Des milliers de personnes ont participé à la marche pour le climat à Trois-Rivières vendredi dernier, à l’instar de milliers d’autres dans plusieurs villes de la province. L’auteur de cette lettre souhaite que le message des manifestants aura rejoint non seulement les convaincus mais surtout ceux et celles qui banalisent l’urgence climatique.

Monologues de sourds

OPINIONS / À la marche pour le climat du 27 septembre, j’y étais. En queue de peloton, pancarte à la main. Également en queue de peloton, à un jet de pierre de ma pancarte, le candidat conservateur dans la circonscription de Trois-Rivières. Yves Lévesque a marché, lui aussi, brièvement.

Certains ont déploré sa présence, allant même jusqu’à lui suggérer de s’en aller. D’autres ont dénoncé sa présence, l’affublant d’un sobriquet peu flatteur: «criminel climatique». Le candidat conservateur y était, donc. Sa présence, même brève, m’a rassuré. C’est son absence qui m’aurait inquiété.

C’est un secret de Polichinelle: le Parti conservateur du Canada n’a pas un bilan très reluisant en matière d’environnement. Soyons clair: mon propos n’est pas ici de défendre ce bilan indéfendable. Ce boulet, le candidat dans Trois-Rivières devra, lui, le porter jusqu’au jour du scrutin.

Cela dit, l’heure n’est plus aux monologues de sourds. Urgence climatique oblige, il ne faut plus convaincre uniquement les convaincus, il faut désormais s’adresser aux autres. Ceux et celles qui banalisent l’urgence. Ceux et celles qui s’en moquent. Ceux et celles qui n’y comprennent rien. Ceux et celles qui n’ont que le mot «économie» à la bouche. À qui faut-il s’adresser? À eux. Nous ne serons jamais aussi nombreux que le jour où même les sceptiques seront convaincus.

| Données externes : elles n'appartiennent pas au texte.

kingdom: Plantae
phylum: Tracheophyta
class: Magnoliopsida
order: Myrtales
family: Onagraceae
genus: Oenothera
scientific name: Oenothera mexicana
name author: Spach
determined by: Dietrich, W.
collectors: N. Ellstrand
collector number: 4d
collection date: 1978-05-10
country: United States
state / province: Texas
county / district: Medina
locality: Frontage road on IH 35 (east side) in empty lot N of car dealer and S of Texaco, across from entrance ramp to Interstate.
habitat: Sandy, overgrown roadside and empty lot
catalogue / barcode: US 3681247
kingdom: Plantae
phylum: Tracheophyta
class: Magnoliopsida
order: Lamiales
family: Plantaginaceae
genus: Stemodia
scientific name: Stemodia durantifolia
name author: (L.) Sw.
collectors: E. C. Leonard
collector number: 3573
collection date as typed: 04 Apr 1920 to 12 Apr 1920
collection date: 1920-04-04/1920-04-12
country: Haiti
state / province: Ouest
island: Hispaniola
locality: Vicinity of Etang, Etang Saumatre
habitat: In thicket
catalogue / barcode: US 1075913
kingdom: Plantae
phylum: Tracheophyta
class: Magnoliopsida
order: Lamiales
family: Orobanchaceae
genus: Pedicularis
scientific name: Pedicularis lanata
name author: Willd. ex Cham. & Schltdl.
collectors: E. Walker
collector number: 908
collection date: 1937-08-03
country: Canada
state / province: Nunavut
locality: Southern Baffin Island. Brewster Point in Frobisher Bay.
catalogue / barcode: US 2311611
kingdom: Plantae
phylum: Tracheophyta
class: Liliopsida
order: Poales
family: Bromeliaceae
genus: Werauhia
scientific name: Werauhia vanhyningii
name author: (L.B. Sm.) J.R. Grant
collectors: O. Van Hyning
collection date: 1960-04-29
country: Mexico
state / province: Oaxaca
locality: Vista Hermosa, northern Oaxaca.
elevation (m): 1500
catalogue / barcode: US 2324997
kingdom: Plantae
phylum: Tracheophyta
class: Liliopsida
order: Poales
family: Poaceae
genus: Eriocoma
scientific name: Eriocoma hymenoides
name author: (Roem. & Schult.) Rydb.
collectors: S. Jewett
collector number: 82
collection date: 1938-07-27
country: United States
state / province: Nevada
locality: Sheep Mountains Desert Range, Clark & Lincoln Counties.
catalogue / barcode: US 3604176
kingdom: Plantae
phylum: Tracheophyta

À la marche de vendredi dernier, à Trois-Rivières, des milliers de personnes convaincues ont entonné le même refrain. J’y étais, je chantais pareillement. Près de 5000 personnes ont chantonné en chœur les mêmes revendications. Des milliers de convaincus, pancarte à la main. Des milliers de personnes qui auraient pu dialoguer avec le candidat conservateur et lui rappeler, 5000 fois plutôt qu’une, que l’urgence était climatique et non économique. Au lieu de cela, on a préféré demander au «criminel» de s’en aller. On a fermé la porte au dialogue et on a fredonné entre nous.

Comme si Greta Thunberg s’adressait uniquement à d’autres Greta Thunberg. La jeune militante est inspirante. Pourquoi? Entre autres parce qu’elle parle à ceux et à celles qui banalisent l’urgence. À ceux et à celles qui s’en moquent et qui n’y comprennent rien. À ceux et à celles avec qui il faudra inévitablement s’entretenir.

Urgence climatique oblige, l’heure n’est plus aux monologues de sourds. Désormais, il faut s’adresser à ceux et à celles qui ne font rien. Qui n’y croient pas. Il faut les convaincre. Investir leur tribune. Prendre leur micro et tenter de les persuader au mieux, de les influencer au pis. Un candidat à la fois. Ouvrir la porte au dialogue, dis-je, car qui d’autres le fera?

À la marche pour le climat du 27 septembre, je n’ai pas pu m’adresser au candidat conservateur dans Trois-Rivières. Ni à d’autres comme lui. Et pourtant, j’aurais aimé discuter avec eux. J’aurais aimé leur faire comprendre l’étymologie du mot urgence. J’aurais aimé leur présenter la petite fille de six ans qui m’accompagnait. J’aurais aimé qu’ils comprennent pour quoi, pour qui je marchais, pancarte à la main. J’aurais aimé mais… j’ai dû me contenter de chanter entre nous.